■ Task brief: Below are the feud text and the records. Decide whether each statement agrees with the feud text, answering yes or no and quoting the deciding words from the text: 1. Jeff McCoy had taken part in the feud. 2. Cap Hatfield lived at the mouth of Grapevine Creek. 3. Jeff escaped with a flesh wound in his right arm.

■ Text:
##############################
Mrs. Daniels was a sister of Jeff McCoy, who was a cousin of Randolph's boys. Some time after Mrs. Daniels had been beaten Bad Anse met Jeff McCoy in the road and greeted him in a friendly way. Jeff had never taken any part in the feud, and had always been well treated by both sides. Anse said he was mighty sorry about the beating Mrs. Daniels had got, and that Cap was making him a heap of trouble. But Cap was his own boy, and a father must stand by his son. There was no reason for standing by Tom Wallace, however, and if Jeff would like to get even with his ornery pictures Anse was the man to help the matter on. Jeff was profuse in his thanks, and it was agreed that Jeff should go over to Anse's house, that Tom should be invited there and given over to Jeff, who should then escort him to Pikeville jail and have him sent to the penitentiary. The plan worked well up to the meeting of Jeff and Wallace, which happened at Jonce Hatfield's home, on Grapevine Creek. Then the programme was changed. Jeff was made the prisoner of Tom Wallace, and tied with a rope to Tom Wallace's saddle and driven like a pig down Grapevine Creek to Cap Hatfield's house. It is said that Cap nearly laughed himself sick when he saw Jeff driven into his yard and learned how neatly the old man had worked on the unsophisticated mind of McCoy. When he had recovered his composure, however, he got down the repeating rifle and told Tom to drive the victim down the road until opposite the Daniels cabin. There they could kill him in sight of his sister.

Cap lived at the mouth of Grapevine Creek, on the bank of Tug River. One mile below, at the mouth of Thacker Creek, lived Shang Bill Ferrall. At Shang's house the two men, with their prisoner, stopped, in order that Cap might get a drink. Jeff saw a chance to slip the rope from the horn of Tom's saddle, and did so, and in a moment had jumped the low fence around Shang's yard and plunged headlong from an eight-foot bank into the river. He escaped to the Kentucky shore with only a flesh wound in his left arm. But once on shore he lost his head. First he sought refuge behind a bush that could scarce have sheltered a rabbit. Then he fled when that grew too hot up the bare mountain side, straight away from the enemy, when he might have run down the river and in six jumps gained a big oak and plenty of big*beech trees. He had crossed nearly half the open space, however, when a ball from Cap's gun killed him.
##############################
■ Material supplied:
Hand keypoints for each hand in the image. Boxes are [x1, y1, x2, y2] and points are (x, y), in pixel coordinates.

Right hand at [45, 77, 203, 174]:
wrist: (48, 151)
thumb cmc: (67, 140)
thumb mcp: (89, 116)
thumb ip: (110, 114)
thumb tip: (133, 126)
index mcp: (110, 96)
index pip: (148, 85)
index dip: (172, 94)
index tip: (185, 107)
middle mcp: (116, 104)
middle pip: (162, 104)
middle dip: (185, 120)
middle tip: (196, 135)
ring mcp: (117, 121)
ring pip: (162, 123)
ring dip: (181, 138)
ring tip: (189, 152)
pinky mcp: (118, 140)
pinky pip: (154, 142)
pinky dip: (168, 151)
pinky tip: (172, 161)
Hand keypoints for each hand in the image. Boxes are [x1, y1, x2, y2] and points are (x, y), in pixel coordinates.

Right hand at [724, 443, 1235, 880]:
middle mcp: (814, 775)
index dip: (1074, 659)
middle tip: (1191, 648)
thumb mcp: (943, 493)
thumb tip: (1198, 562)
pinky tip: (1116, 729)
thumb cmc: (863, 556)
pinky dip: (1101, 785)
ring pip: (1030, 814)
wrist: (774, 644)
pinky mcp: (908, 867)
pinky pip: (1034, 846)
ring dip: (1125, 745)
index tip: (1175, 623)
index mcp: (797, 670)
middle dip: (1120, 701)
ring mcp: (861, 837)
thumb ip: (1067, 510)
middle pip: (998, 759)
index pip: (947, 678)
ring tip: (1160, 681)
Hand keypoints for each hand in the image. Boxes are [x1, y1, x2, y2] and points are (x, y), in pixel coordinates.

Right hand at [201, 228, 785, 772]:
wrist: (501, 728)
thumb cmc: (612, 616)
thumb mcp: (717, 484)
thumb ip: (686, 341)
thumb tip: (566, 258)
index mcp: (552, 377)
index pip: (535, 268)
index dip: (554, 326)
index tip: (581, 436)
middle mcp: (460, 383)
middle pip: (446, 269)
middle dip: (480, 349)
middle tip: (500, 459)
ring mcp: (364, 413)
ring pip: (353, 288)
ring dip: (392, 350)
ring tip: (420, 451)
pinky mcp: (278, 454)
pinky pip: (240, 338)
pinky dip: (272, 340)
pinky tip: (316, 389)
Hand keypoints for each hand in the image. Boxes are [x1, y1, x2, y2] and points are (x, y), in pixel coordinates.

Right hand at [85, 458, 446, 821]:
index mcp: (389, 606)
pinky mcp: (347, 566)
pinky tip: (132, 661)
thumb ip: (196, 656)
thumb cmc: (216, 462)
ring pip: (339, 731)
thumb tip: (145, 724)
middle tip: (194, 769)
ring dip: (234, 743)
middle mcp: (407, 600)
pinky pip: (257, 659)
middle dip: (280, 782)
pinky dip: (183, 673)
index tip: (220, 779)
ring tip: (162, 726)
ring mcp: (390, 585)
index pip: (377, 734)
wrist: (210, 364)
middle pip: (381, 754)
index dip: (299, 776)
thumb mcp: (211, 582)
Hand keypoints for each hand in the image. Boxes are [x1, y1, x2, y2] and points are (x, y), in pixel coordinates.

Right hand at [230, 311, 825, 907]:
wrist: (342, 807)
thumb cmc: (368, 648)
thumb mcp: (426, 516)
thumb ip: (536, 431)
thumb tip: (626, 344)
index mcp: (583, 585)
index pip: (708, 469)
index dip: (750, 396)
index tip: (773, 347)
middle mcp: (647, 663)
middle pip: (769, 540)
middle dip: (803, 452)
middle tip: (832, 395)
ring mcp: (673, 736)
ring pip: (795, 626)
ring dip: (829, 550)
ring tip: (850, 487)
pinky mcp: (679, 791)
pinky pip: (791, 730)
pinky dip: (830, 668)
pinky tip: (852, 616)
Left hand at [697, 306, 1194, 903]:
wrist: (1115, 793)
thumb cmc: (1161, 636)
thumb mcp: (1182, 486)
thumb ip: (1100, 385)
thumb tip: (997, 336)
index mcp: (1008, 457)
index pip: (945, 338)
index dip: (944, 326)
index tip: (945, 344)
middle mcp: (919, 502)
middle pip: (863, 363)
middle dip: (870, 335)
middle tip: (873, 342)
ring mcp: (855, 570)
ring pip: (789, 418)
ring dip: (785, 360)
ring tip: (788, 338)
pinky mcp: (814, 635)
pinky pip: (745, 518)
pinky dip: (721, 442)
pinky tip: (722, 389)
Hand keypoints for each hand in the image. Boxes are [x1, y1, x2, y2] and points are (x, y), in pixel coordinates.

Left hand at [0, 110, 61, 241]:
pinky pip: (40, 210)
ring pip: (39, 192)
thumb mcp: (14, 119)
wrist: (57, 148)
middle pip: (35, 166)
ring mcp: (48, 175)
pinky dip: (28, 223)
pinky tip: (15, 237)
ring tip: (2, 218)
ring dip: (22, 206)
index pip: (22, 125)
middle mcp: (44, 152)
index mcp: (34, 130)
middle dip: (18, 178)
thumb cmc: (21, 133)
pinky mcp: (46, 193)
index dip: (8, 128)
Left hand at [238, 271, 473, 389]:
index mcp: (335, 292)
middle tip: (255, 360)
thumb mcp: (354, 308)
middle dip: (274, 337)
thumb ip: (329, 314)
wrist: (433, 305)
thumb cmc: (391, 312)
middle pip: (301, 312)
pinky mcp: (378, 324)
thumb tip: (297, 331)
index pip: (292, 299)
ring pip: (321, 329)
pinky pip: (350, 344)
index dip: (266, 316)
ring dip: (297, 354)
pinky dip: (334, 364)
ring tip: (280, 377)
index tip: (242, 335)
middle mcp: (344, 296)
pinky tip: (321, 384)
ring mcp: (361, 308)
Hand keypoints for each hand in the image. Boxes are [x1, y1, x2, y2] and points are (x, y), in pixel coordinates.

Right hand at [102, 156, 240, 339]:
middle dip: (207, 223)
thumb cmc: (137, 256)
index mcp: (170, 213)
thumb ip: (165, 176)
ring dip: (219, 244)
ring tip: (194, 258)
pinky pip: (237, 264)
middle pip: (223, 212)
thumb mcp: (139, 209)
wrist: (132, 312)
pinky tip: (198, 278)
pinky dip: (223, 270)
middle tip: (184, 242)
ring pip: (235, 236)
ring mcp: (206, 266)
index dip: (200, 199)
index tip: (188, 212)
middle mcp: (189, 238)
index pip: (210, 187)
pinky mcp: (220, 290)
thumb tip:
##############################
■ Written response:
1. No: "Jeff had never taken any part in the feud"
2. Yes: "Cap lived at the mouth of Grapevine Creek, on the bank of Tug River."
3. No: "with only a flesh wound in his left arm"